In tal modo è stato assicurato il bipolarismo con alternanza e con adeguata rappresentanza sia della maggioranza sia dell’opposizione, ma le liste bloccate hanno tolto legittimazione democratica alla scelta dei parlamentari, cui è affidata la funzione legislativa. Insomma, se nella prima Repubblica il sistema era squilibrato a vantaggio del legislativo, nella seconda il sistema è squilibrato a vantaggio dell’esecutivo. Per di più le anticipazioni sulla riforma del sistema giudiziario sono nel senso di un ulteriore inaccettabile squilibrio a vantaggio dell’esecutivo ed in danno del giudiziario.

A questo punto viene il difficile, ossia individuare le ricette per porre rimedio alle gravi discrasie riscontrate, riscrivendo anche, se necessario, talune parti della Costituzione; ed in questa ricerca si finisce tutti per guardare a quanto avviene in altri Paesi.

Qualcuno è favorevole al sistema statunitense delle elezioni primarie; qualcun altro è favorevole al ripristino del sistema maggioritario in una delle due versioni (quella anglosassone in secco e quella francese a doppio turno); qualcuno è favorevole al ritorno al sistema proporzionale con quota di sbarramento ; qualcuno è favorevole all’elezione diretta del premier; e così via. Insomma, a livello di proposte si registra una certa frammentazione, dovuta anche certamente alla varietà di percorsi possibili.

Resta però nella consapevolezza di tutti che è necessaria una evoluzione del sistema elettorale ed istituzionale, e ciò anche per consentire una modernizzazione del Paese, richiesta dall’attuale contesto europeo ed internazionale. E’ questa la prima emergenza politica nazionale.
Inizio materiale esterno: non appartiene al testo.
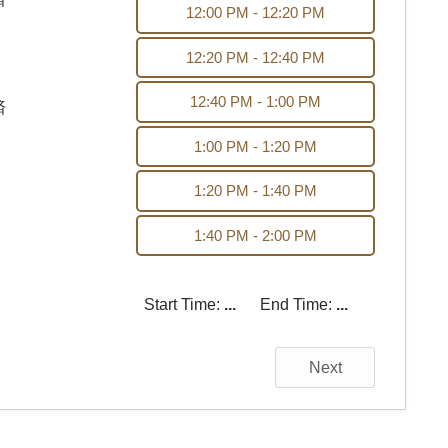
12:00 PM - 12:20 PM
12:20 PM - 12:40 PM
12:40 PM - 1:00 PM
済
1:00 PM - 1:20 PM
1:20 PM - 1:40 PM
1:40 PM - 2:00 PM
Start Time:
...
End Time:
...
Next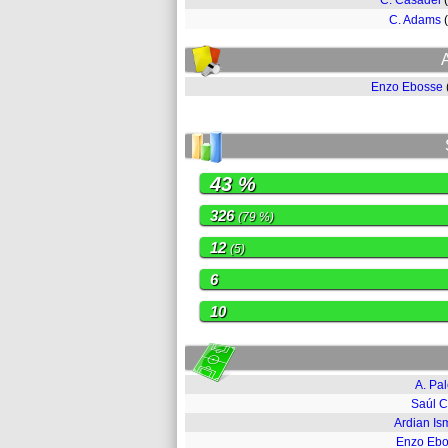
C. Casadei
C. Adams
Enzo Ebosse
43 %
326
(79 %)
12
(5)
6
10
A. Pal
Saúl 
Ardian Ism
Enzo Eb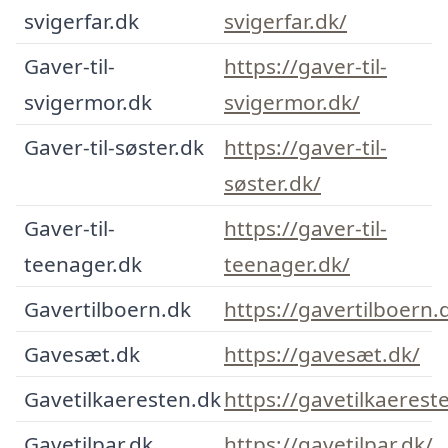
svigerfar.dk
svigerfar.dk/
Gaver-til-
https://gaver-til-
svigermor.dk
svigermor.dk/
Gaver-til-søster.dk
https://gaver-til-
søster.dk/
Gaver-til-
https://gaver-til-
teenager.dk
teenager.dk/
Gavertilboern.dk
https://gavertilboern.
Gavesæt.dk
https://gavesæt.dk/
Gavetilkaeresten.dk
https://gavetilkaerest
Gavetilpar.dk
https://gavetilpar.dk/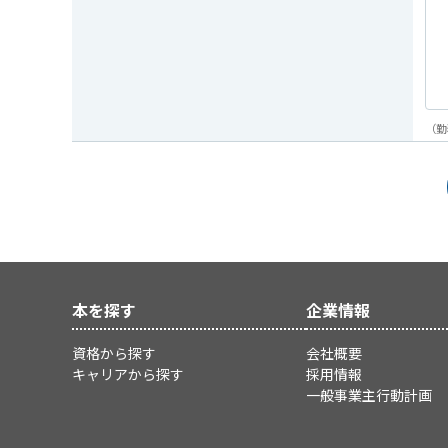
（勤
本を探す
企業情報
資格から探す
会社概要
キャリアから探す
採用情報
一般事業主行動計画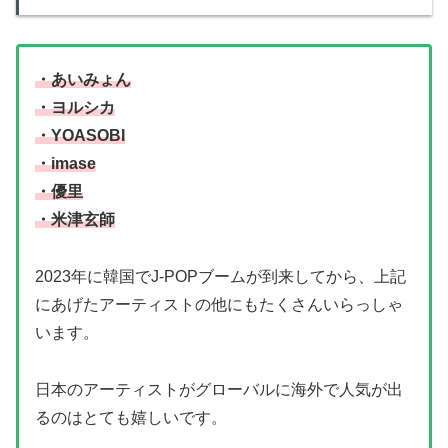
・あいみょん
・ヨルシカ
・YOASOBI
・imase
・優里
・米津玄師
2023年に韓国でJ-POPブームが到来してから、上記
にあげたアーティストの他にもたくさんいらっしゃ
います。
日本のアーティストがグローバルに海外で人気が出
るのはとても嬉しいです。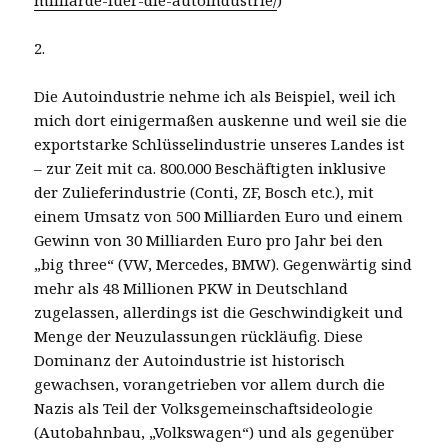
2.
Die Autoindustrie nehme ich als Beispiel, weil ich
mich dort einigermaßen auskenne und weil sie die
exportstarke Schlüsselindustrie unseres Landes ist
– zur Zeit mit ca. 800.000 Beschäftigten inklusive
der Zulieferindustrie (Conti, ZF, Bosch etc.), mit
einem Umsatz von 500 Milliarden Euro und einem
Gewinn von 30 Milliarden Euro pro Jahr bei den
„big three“ (VW, Mercedes, BMW). Gegenwärtig sind
mehr als 48 Millionen PKW in Deutschland
zugelassen, allerdings ist die Geschwindigkeit und
Menge der Neuzulassungen rückläufig. Diese
Dominanz der Autoindustrie ist historisch
gewachsen, vorangetrieben vor allem durch die
Nazis als Teil der Volksgemeinschaftsideologie
(Autobahnbau, „Volkswagen“) und als gegenüber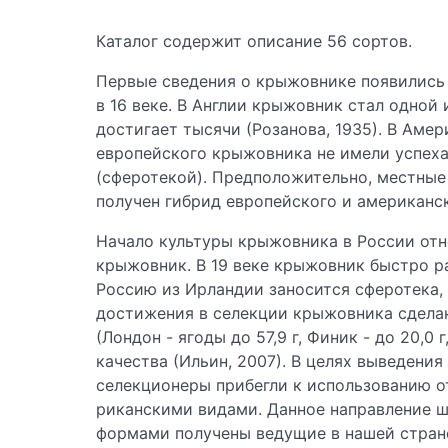
Каталог содержит описание 56 сортов.
Первые сведения о крыжовнике появились в
в 16 веке. В Англии крыжовник стал одной и
достигает тысячи (Розанова, 1935). В Аме
европейского крыжовника не имели успеха
(сферотекой). Предположительно, местные 
получен гибрид европейского и американс
Начало культуры крыжовника в России отно
крыжовник. В 19 веке крыжовник быстро р
Россию из Ирландии заносится сферотека,
достижения в селекции крыжовника сделан
(Лондон - ягоды до 57,9 г, Финик - до 20,
качества (Ильин, 2007). В целях выведени
селекционеры прибегли к использованию о
риканскими видами. Данное направление 
формами получены ведущие в нашей стране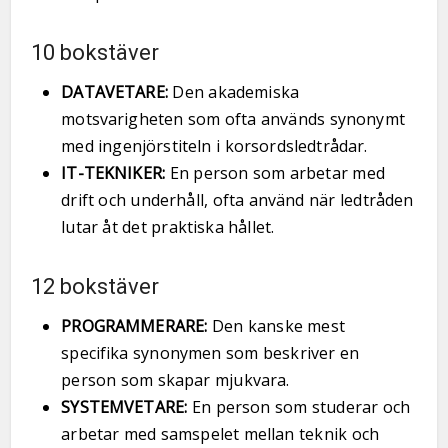
10 bokstäver
DATAVETARE:
Den akademiska
motsvarigheten som ofta används synonymt
med ingenjörstiteln i korsordsledtrådar.
IT-TEKNIKER:
En person som arbetar med
drift och underhåll, ofta använd när ledtråden
lutar åt det praktiska hållet.
12 bokstäver
PROGRAMMERARE:
Den kanske mest
specifika synonymen som beskriver en
person som skapar mjukvara.
SYSTEMVETARE:
En person som studerar och
arbetar med samspelet mellan teknik och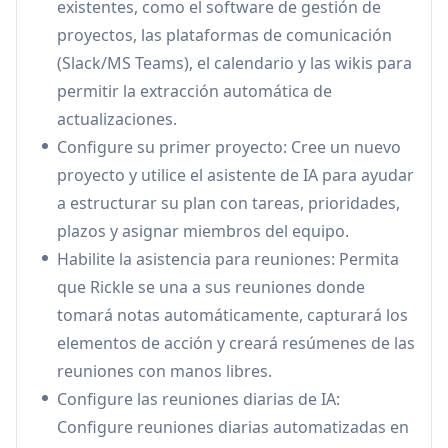
existentes, como el software de gestión de
estado del proyecto extrayendo
proyectos, las plataformas de comunicación
actualizaciones de múltiples fuentes y
(Slack/MS Teams), el calendario y las wikis para
herramientas en tiempo real
permitir la extracción automática de
Detección y gestión de riesgos:
Identifica de
actualizaciones.
forma proactiva los posibles bloqueadores, el
Configure su primer proyecto: Cree un nuevo
alcance descontrolado y los retrasos antes de
proyecto y utilice el asistente de IA para ayudar
que afecten a la entrega del proyecto
a estructurar su plan con tareas, prioridades,
Documentación automatizada:
Genera
plazos y asignar miembros del equipo.
informes de estado, resúmenes de progreso y
Habilite la asistencia para reuniones: Permita
documentación del proyecto automáticamente
que Rickle se una a sus reuniones donde
sin necesidad de escribir manualmente
tomará notas automáticamente, capturará los
Casos de Uso de Rickle
elementos de acción y creará resúmenes de las
Gestión de equipos de tecnología: Ayuda a los
reuniones con manos libres.
CTO y a los líderes técnicos a gestionar
Configure las reuniones diarias de IA:
proyectos de desarrollo mediante el
Configure reuniones diarias automatizadas en
seguimiento del progreso y la coordinación de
Cosa c’azzeccano in tutto questo le nuove elezioni che talune formazioni politiche chiedono a gran voce? Orbene, nulla. Potrebbe essere questa l’unica attuale risposta compiuta e definita del Laboratorio di Ingegneria Istituzionale e Costituzionale della Facoltà di Scienze Politiche dell’Università di Messina: nuove elezioni senza una significativa riforma elettorale ed istituzionale appaiono inutili nel senso che i problemi fondamentali del Paese non verrebbero in tal modo affrontati.